Raids, police say, are a part of Kenya’s ongoing security sweep, ostensibly to prevent political violence, root out radicals, and tame would-be terrorists. But residents and rights groups wonder whether the measures are more punitive than protective and have singled out the police’s Anti-Terror Unit (ATPU) for carrying out summary executions.
“Parts of the Kenyan public may think that police should deal with terror suspects in any way necessary, but police extrajudicial killings, torture, and brutality are never justified. These abuses are not only illegal and can target innocent people, they anger and radicalize communities, undermine the rule of law, and weaken serious efforts to deal with insecurity,” Leslie Lefkow, deputy director of Human Rights Watch’s Africa Division told The Daily Beast.
Muslim leaders have accused the ruling elite of carrying out what they see as religious persecution.
Interior Minister Joseph ole Lenku decried such accusations, tweeting: “The Mombasa operation is not targeted at any religion, tribe or gender and will continue until security objectives are achieved.”
Such explanations notwithstanding, it is not clear what the government’s security objectives are.
So far government officials have refused to come to the table to discuss grievances with Muslim communities, either in Nairobi or on the coast. Suspicions and tensions are running high. Hardline clerics and youths suspect moderates of collaborating with the security forces.
Hussein Khalid, director of the Mombasa-based rights group Haki Africa, told The Daily Beast that last spring he had been making progress dealing with inter-religious fighting by getting a vocal hardline cleric, Abubakar Shariff Athmed aka Makaburi, to meet with moderate leaders.
Haki Africa’s master plan has been to reach out to Kenyan government leaders at the national level. In April, representatives of the group were in the United States to present reported abuses to Linda Thomas-Greenfield, assistant secretary of state for the Bureau of African Affairs, when Makaburi was gunned down after leaving a mosque in Mombasa.
“The murder of modern religious leaders was unheard of before Makaburi,” Khalid told The Daily Beast. “Since his assassination we don’t know where to start.

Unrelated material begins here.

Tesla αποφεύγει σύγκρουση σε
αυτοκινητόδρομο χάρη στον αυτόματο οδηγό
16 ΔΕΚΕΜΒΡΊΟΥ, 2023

We don’t know where the youths are or if their networks have been dismantled.”
“We just want peace,” he added. “The two words ‘let’s talk’ can move mountains.”
The two new assaults in Mandera, a predominately Somali-Kenyan town in northeastern Kenya, brings the number of unarmed civilians slain in terror-related incidents since early 2013 to at least 200.

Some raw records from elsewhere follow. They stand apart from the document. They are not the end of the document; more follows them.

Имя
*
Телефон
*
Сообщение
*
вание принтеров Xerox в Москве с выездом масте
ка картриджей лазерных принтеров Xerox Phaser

In the wake of the latest attacks, Kenyan President Uhuru Kenyatta fired ole Lenku, the interior minister, and accepted the resignation of Kimaiyo, the national police chief. Kenya’s national intelligence chief stepped down after the Mpekatoni attacks.
Kenyatta made a Bush-like vow to continue the war on Al-Shabab, saying, “We will not flinch.” He added: “This is a war against Kenya and Kenyans. The time has come for each and every one of us to decide and choose—are you on the side of an open, free, democratic Kenya… or do you stand with repressive, intolerant extremists?”
In a press release, Al-Shabab’s spokesman said that “Kenya must change policy of animosity towards Muslims… withdraw from Muslim lands.”
Beleaguered Kenyans talking about the war between Al-Shabab and the Kenyan security forces, meanwhile, can often be heard reciting a Swahili saying: “Wale ndovu wawili wakipigana nyasi ndio huumia.” When the bull elephants fight, it’s usually the grass underneath that gets crushed.